**PROMPT:** Take every record and write it out again exactly, with no images included.

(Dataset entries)
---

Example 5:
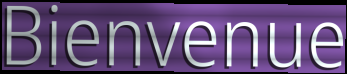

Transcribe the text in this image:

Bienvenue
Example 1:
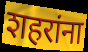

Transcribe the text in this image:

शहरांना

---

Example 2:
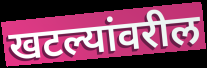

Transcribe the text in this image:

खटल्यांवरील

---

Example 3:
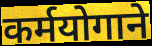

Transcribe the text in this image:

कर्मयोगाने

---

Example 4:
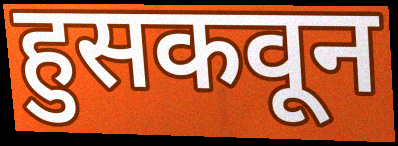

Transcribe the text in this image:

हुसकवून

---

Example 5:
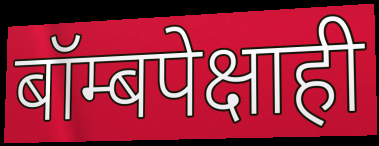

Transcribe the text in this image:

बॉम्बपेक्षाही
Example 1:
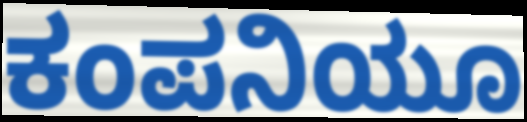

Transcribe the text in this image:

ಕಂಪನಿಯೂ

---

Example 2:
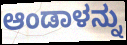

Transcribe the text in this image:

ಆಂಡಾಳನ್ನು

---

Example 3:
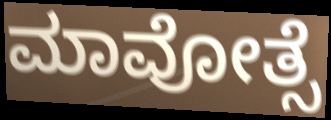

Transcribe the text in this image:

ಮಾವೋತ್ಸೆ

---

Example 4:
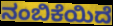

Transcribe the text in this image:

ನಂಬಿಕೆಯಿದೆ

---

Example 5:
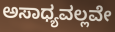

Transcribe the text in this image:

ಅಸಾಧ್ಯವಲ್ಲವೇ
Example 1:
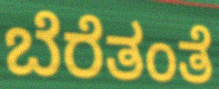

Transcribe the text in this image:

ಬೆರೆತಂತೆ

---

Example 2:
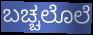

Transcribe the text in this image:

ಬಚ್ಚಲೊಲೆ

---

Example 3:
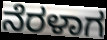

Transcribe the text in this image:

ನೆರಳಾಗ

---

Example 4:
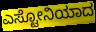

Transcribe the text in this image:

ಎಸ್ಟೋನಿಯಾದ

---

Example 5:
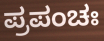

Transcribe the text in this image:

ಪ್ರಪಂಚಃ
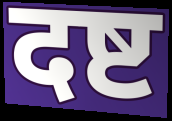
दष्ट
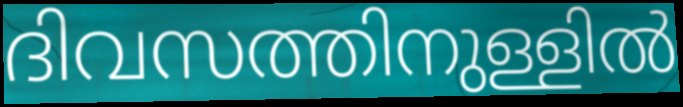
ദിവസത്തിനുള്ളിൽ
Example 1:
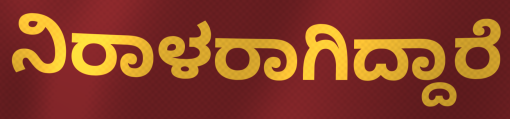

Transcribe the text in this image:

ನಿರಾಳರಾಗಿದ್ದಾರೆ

**ANSWER SPACE:**
---

Example 5:

Transcribe the text in this image:

Bienvenue
Example 1:

Transcribe the text in this image:

शहरांना

---

Example 2:

Transcribe the text in this image:

खटल्यांवरील

---

Example 3:

Transcribe the text in this image:

कर्मयोगाने

---

Example 4:

Transcribe the text in this image:

हुसकवून

---

Example 5:

Transcribe the text in this image:

बॉम्बपेक्षाही
Example 1:

Transcribe the text in this image:

ಕಂಪನಿಯೂ

---

Example 2:

Transcribe the text in this image:

ಆಂಡಾಳನ್ನು

---

Example 3:

Transcribe the text in this image:

ಮಾವೋತ್ಸೆ

---

Example 4:

Transcribe the text in this image:

ನಂಬಿಕೆಯಿದೆ

---

Example 5:

Transcribe the text in this image:

ಅಸಾಧ್ಯವಲ್ಲವೇ
Example 1:

Transcribe the text in this image:

ಬೆರೆತಂತೆ

---

Example 2:

Transcribe the text in this image:

ಬಚ್ಚಲೊಲೆ

---

Example 3:

Transcribe the text in this image:

ನೆರಳಾಗ

---

Example 4:

Transcribe the text in this image:

ಎಸ್ಟೋನಿಯಾದ

---

Example 5:

Transcribe the text in this image:

ಪ್ರಪಂಚಃ
दष्ट
ദിവസത്തിനുള്ളിൽ
Example 1:

Transcribe the text in this image:

ನಿರಾಳರಾಗಿದ್ದಾರೆ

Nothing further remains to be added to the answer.